Advisers need to ensure they have done and recorded the same work on a product transfer as they would for a remortgage to another lender.  They need to have had the same detailed discussions with the customer to deliver their advice, complete the “application” and justify their procuration fee.  Anything less will not stand up to scrutiny by our regulator or the lender.

Linked to this is the need for all firms and advisers to address the requirements under the new General Data Protection Regulations. All firms irrespective of size, sole traders included, need to ensure they have a data policy.  This will include how they collect, store, manage, transmit and use data on their customers.  All firms will need to gather express consent from their customers to hold data with permission to pass this to third parties including making lender applications.  Lenders will be making their own decisions and arrangements on how they deal with data.

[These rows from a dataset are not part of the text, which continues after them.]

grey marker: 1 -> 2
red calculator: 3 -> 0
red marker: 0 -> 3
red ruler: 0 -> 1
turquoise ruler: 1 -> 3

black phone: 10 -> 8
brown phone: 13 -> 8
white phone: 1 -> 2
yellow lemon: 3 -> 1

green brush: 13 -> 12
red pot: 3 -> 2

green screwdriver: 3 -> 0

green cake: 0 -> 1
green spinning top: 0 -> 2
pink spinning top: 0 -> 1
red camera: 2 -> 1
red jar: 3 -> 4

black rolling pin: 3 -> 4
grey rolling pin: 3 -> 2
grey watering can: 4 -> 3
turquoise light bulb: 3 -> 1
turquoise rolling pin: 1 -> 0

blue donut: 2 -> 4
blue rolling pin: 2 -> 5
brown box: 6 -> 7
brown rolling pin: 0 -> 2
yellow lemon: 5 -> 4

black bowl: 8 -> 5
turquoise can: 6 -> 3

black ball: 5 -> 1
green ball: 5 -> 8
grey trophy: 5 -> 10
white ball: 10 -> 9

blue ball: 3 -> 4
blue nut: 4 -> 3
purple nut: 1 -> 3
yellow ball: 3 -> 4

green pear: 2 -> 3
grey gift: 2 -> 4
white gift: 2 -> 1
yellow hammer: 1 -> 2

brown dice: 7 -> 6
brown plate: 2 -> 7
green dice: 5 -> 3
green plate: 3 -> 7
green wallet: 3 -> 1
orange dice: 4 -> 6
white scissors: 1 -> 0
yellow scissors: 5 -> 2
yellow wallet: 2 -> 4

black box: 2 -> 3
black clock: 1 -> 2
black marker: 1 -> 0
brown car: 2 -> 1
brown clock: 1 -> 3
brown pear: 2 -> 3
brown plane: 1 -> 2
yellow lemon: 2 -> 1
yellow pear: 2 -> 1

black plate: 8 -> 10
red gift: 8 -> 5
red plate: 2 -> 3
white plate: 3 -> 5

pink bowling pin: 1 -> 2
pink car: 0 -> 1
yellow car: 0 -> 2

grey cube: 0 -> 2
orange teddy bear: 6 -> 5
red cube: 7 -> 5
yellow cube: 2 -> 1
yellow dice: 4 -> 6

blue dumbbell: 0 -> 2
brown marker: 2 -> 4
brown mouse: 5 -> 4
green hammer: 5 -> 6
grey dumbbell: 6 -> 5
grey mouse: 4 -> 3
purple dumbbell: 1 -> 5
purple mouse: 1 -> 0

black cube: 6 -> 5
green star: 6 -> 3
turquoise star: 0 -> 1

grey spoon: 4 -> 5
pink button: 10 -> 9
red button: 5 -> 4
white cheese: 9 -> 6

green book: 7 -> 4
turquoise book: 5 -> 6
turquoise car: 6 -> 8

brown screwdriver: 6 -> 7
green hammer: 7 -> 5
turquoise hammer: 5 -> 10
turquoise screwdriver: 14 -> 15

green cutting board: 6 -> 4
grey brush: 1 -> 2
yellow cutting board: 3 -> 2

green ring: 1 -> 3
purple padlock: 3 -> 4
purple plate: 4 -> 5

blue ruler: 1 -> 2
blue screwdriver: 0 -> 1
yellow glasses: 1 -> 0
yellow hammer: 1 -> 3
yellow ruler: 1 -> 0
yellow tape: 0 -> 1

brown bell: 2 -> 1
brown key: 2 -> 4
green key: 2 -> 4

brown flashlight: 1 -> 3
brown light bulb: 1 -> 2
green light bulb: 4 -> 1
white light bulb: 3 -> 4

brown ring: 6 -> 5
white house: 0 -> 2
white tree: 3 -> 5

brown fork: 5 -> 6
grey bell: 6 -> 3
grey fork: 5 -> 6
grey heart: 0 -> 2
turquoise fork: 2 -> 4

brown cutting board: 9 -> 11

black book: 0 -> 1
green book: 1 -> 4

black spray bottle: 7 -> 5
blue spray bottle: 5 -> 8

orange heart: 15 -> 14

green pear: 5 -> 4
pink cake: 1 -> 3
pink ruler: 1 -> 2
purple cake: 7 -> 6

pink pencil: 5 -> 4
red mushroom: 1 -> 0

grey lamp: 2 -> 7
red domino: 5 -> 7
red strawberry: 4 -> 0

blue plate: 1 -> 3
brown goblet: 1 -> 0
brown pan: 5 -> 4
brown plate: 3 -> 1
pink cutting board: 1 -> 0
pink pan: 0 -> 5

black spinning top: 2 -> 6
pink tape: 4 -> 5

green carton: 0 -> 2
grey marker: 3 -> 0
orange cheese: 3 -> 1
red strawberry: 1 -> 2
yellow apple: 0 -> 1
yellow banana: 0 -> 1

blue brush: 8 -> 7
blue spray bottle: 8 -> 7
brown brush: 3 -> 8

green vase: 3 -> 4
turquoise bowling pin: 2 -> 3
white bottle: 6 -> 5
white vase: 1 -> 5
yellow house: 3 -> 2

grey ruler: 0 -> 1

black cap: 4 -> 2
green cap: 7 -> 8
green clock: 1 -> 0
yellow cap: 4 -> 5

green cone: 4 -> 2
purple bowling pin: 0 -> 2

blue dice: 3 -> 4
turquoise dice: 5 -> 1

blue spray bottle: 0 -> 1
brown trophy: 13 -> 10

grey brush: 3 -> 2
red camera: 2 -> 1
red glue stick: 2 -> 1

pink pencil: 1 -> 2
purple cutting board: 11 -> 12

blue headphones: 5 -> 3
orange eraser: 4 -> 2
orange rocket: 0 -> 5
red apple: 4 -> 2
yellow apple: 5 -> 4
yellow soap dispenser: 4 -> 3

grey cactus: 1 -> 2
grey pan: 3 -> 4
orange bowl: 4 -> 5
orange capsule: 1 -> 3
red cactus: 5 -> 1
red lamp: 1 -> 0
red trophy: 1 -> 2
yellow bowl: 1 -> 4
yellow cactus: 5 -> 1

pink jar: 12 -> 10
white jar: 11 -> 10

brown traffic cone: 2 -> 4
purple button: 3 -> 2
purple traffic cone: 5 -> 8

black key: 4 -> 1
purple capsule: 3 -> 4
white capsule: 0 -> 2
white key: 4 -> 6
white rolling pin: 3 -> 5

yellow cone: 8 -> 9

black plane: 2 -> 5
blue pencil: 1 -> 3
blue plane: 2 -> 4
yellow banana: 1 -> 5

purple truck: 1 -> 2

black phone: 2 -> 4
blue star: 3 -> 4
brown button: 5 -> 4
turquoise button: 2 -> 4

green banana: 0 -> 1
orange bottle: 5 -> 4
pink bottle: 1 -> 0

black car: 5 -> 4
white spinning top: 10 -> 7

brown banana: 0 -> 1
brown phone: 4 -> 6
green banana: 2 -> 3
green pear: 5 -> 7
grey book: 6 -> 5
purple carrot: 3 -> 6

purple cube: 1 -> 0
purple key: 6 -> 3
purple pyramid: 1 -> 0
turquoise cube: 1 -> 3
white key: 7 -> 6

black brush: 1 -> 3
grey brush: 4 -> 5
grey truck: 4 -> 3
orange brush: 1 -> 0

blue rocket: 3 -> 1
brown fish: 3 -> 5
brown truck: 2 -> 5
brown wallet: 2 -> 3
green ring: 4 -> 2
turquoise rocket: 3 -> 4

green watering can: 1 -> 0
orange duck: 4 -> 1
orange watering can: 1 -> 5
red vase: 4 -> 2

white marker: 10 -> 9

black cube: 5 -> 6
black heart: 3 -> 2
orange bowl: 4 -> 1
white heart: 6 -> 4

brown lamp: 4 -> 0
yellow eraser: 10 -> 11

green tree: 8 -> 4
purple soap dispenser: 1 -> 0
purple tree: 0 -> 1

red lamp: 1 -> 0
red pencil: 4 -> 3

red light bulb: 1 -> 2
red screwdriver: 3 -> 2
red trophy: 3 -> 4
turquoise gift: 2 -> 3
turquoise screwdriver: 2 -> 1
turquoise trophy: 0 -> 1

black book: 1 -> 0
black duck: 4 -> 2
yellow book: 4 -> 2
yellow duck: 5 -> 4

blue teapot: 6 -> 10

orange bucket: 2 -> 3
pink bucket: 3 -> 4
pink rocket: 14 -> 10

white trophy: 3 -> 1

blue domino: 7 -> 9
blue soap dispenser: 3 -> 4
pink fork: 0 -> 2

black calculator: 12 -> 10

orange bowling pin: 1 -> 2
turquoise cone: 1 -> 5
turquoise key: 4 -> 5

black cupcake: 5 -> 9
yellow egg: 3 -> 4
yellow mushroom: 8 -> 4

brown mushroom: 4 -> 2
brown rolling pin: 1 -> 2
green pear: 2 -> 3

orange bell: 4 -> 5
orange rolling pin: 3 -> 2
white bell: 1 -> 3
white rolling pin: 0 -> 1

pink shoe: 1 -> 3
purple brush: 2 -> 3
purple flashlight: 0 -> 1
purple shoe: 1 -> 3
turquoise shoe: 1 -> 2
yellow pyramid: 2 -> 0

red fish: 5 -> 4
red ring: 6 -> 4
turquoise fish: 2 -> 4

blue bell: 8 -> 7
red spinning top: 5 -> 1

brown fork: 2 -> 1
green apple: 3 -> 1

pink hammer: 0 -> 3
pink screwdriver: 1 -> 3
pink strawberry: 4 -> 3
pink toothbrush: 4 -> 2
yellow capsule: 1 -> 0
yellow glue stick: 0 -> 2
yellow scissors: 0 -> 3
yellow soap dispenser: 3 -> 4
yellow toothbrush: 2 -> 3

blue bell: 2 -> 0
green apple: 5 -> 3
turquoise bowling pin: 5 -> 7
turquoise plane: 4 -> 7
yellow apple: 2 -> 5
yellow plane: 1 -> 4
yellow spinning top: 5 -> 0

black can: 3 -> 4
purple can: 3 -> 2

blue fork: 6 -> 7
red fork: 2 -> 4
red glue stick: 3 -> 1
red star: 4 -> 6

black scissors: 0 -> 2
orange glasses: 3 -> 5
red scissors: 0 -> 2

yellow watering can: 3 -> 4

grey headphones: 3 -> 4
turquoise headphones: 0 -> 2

Firms should expect their lender partners to clarify that they have appropriate ICO registration and agree how data will be transmitted.  Lenders will be looking to get this established before April 2018, although the primary legislation for this new regulation is still passing through Parliament.  Brokers will need to establish new authorities with their client bank to allow the marketing of ongoing services and advice.

Finally, we are being challenged by HMRC to assist them with documentation required to prove income.  Traditionally this has been satisfied for many by the use of a SA302.  We have moved to the point where the Revenue will no longer issue paper copies and lenders have been asked through their trade bodies to accept online versions of the Tax Calculation and Tax Year Overview, including those provided by commercial self-assessment software.  The last four years of these are routinely available online for most tax payers.

Both lenders and brokers have access to guidance documents on how to assist customers obtain their information online and to assist lenders in ensuring authenticity.  Should any lender be insisting on a traditional SA302, they are in breach of HMRC guidance.